Nearly every person has experienced a time when a smell has triggered a detailed memory with some kind of strong emotional association. The relationship between scent-linked brain activity and memory centers like the hippocampus and amygdala greatly helped scientists explain why scents are capable of evoking memories and emotions. But it was recently discovered that the reverse may be true as well; emotional stimuli may be influencing our perception of smell [12]. In one study, researchers demonstrated a correlation between higher induced-stress levels and a participant’s description of an odor as unpleasant when they had originally described it as neutral. This study reveals that when the same brain region processes an emotion and a scent, the lasting imprint of the moment consists of both factors. Particularly interesting is that both factors appear to interact with each other to influence the final memory, and that memories including both an emotional and scent component appear to last longer than those consisting of only one or the other, even when the scent is only subconsciously perceived [13].

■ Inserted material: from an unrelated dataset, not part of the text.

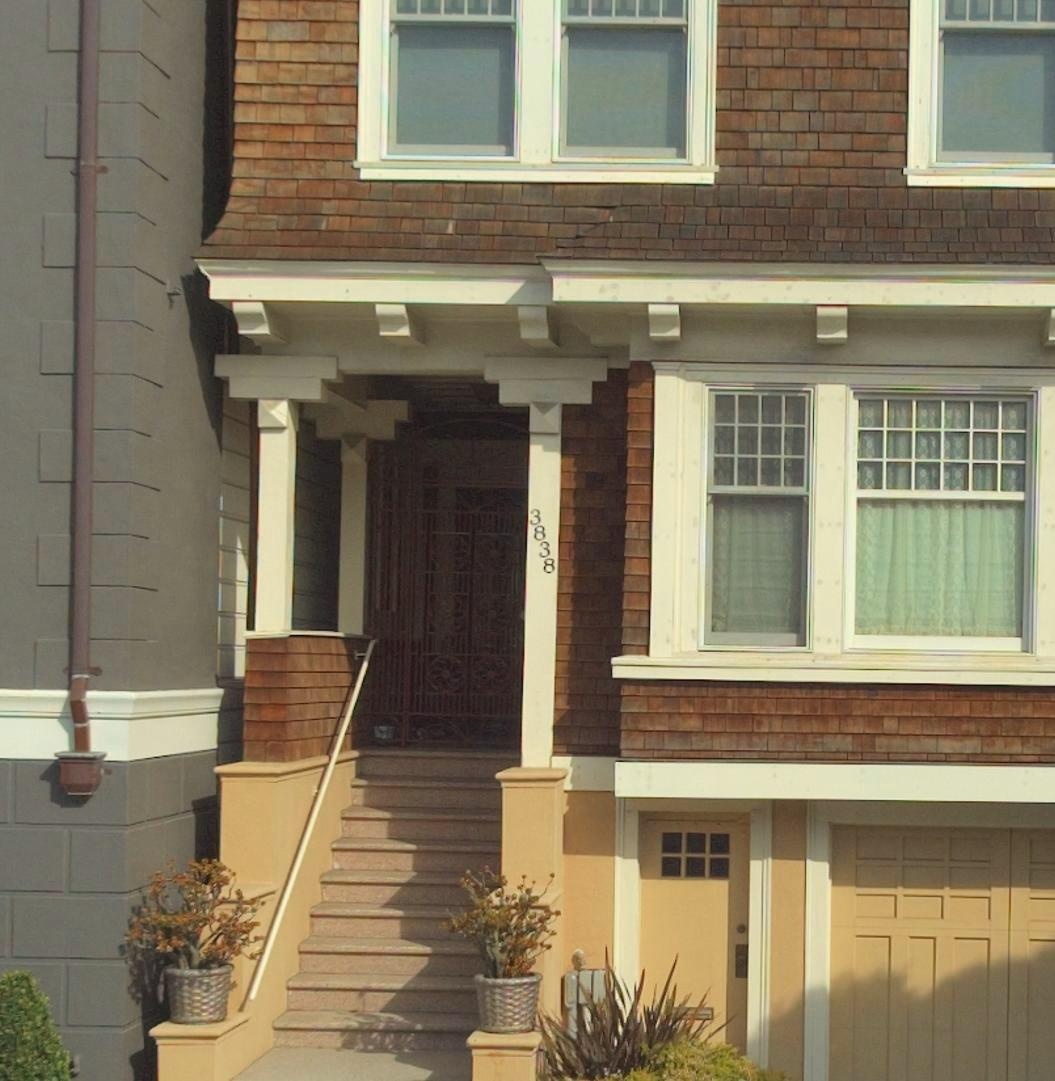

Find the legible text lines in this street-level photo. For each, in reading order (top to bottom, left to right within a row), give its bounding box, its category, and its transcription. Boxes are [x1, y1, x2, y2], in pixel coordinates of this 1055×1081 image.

In a separate but related study, scientists exposed viewers to a film while they were also unknowingly exposed to different kinds of sensory stimuli in the form of either an odor, a light filter, or a specific soundtrack. When asked to recall the film, the odor-exposed group was able to recall the film in more detail and also rated themselves as having the most emotional response to the film [13]. These results hint at not only smell’s effect on emotional response levels, but also the effect that the heightened response can have on the lasting power of the memory. These experiments and others like them seek to provide evidence that the physical linkage between smell and emotion processing is not a coincidence. Scientists studying olfaction believe that the strength of the memory encoded by this multifunctional brain region has a crucial evolutionary significance that still has yet to be fully revealed [1].

Implications

While we know drastically more about the neurological architecture that drives the connection between smells and memories, we are only now beginning to discover the depth and implications of this fundamental connection. As science advances and we learn more about the structure of memories, our ability to describe the role of scent in the process of memory formation will improve exponentially. In the future, this could enable scientists to both explain and expand upon aroma-based therapies, originally used only in naturopathic settings completely separate from Western medicine. Now, aromatherapy is being studied for use in the treatment of dementia and other memory-linked neurodegenerative diseases due to the increasing ability of doctors to use scent to access the deep smell-memory linkage [14]. Research published within the past year has indicated that the unique and rare ability of the olfactory neurons to regenerate themselves may be able to create a network of differently-aged neurons, each sending the same signal in slightly different ways. [15, 16]. This would add a new layer to the complexity of the memory-scent linkage: the dimension of time. Each layer of the relationship we unravel brings us closer to understanding how the brain can form memories that are highly-specific, long-lasting, and emotionally-dense: the kind of memories that are the cornerstone of what makes us human.